Europe’s new division of labour
Two years after the accession of ten new members, the EU is showing clear signs of enlargement fatigue. While most politicians and economists insist that eastward enlargement has been good for the EU, voters are increasingly sceptical. This matters, first because concerns about ‘unfair’ competition after enlargement impede EU progress, for example with opening up services markets; and second because France, Austria and probably others will hold referendums on future accessions. So the Balkan countries and Turkey will not join unless the people in the existing EU countries understand how enlargement has really changed the Union.
Public hostility to enlargement should not be exaggerated: according to the latest Eurobarometer polls, 55 per cent of the people in the EU-25 say enlargement is something positive, and almost as many would support future accessions. However, their numbers are shrinking, while the share of those against enlargement has risen to 39 per cent. In Germany, France and Austria, six out of ten people are now against any further countries joining the Union.
Economics appear to be the main fear factor. Support for enlargement peaked in 2001, when EU growth was still robust, and then declined gradually as the EU economy deteriorated. Today, 63 per cent of the people in the EU-15 think that enlargement increases unemployment in their country, up from 43 per cent in 2003. In Germany, 80 per cent think that enlargement is bad for jobs.
The level of enlargement-related fears is odd, given how small the new entrants are. Taken together, their economies are only as big as that of the Netherlands. Trade between the ‘old’ and the ‘new’ members has grown quickly since the early 1990s, but goods from the new members make up only 13 per cent of total EU-15 imports (excluding intra-EU-15 trade). Similarly, although West European companies have invested more than S150 billion in the Central and East European countries, that is only a tiny fraction of what they invest in the EU-15 countries or the US.
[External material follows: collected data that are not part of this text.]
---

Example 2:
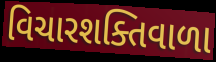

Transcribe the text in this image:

વિચારશક્તિવાળા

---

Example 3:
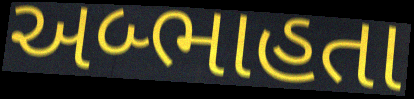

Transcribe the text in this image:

અબ્ભાહતા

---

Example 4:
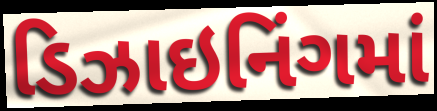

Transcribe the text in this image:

ડિઝાઇનિંગમાં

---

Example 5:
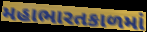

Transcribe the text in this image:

મહાભારતકાળમાં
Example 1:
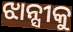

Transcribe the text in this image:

ଝାନ୍ସୀକୁ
However, the relatively small size of trade and investment flows hides the fact that enlargement is changing the EU economy in a more profound way. In the past, the EU was a relatively homogenous club. Eastward enlargement has added a pool of 40-odd million low-cost workers to the EU single market. Many West European countries have decided to keep Polish, Czech and Hungarian workers out of their labour markets until 2011. But they cannot prevent their companies from relocating to the new member-states, where wages are typically one-fifth of what they are in France or Germany.
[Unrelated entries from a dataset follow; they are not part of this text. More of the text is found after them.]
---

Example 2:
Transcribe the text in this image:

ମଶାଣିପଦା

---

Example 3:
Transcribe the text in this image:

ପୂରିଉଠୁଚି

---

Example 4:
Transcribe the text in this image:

The key point to bear in mind is that enlargement happened at a time when global competition was becoming fiercer due to the integration of China and India into the world economy. For West European companies, the choice was not between producing at home or abroad. It was between cutting costs or losing market share – and thus shedding jobs at home anyway. In other words, foreign direct investment (FDI) from west to east may have caused some job losses in West European factories. But by helping German, French or Dutch companies to stay competitive on a global scale, it has also helped to preserve jobs in Germany, France or the Netherlands. A 2004 survey found that 20 per cent of German companies with investments in Eastern Europe had shifted jobs eastward. But three times as many (60 per cent) said their investments had helped to preserve or create jobs at home.
Cars and ICT (information and communications technology) are good examples of how Europe’s new division of labour works. German and French, but also US and Korean car companies have invested billions into a ‘cluster’ of car and component factories in Central Europe. By 2007 Slovakia will produce more cars per 1,000 inhabitants than any other country in the world. Annual car production in the Czech Republic is heading for the one million mark. One out of 25 cars sold around the world now contains an engine produced in Hungary. And Poland churns out more than 850,000 gear boxes a year. Meanwhile, the big West European car companies have concentrated at home on design and marketing, as well as the production of the technically difficult parts which they then ship to Eastern Europe for assembly. Most of these companies are doing better now than in the early 1990s.
ICT is another example. Ericsson and Nokia are now producing their mobile phone handsets in Estonia and Hungary. At home they do R&D, design and some highend manufacturing. Although telecoms is a key industry for both Sweden and Finland, neither country has seen a rise in unemployment since production started to move to Eastern Europe. Similarly, Ireland used to assemble a third of all PCs sold in the EU in the late 1990s. Since then, these assembly lines have moved to Hungary and elsewhere in Eastern Europe, while Ireland’s well-qualified engineers have moved on to high value-added production and related services. Ireland’s computer sector has not suffered net job losses.
Ireland and the Nordic countries have managed the move into higher value-added activities rather smoothly because they have flexible labour and product markets, as well as solid education systems. So workers can easily move on to new growth sectors, in particular in services. The large eurozone countries, with their inflexible labour markets, have found this transition a lot more painful. Workers affected by, or fearful of, factory closures have protested loudly against ‘unfair’ competition from the east. But Western Europe clearly does not have a future as a producer of low value-added, mass manufactured goods. Enlargement, and the opportunities for outsourcing labour-intensive production, have left Western Europe better prepared for globalisation. But Europe’s new division of labour is not static. Now the Central and East European countries are coming under growing pressure from China, which specialises in some of the goods they make. In a globalised economy, both old and new members will have to work hard to stay competitive.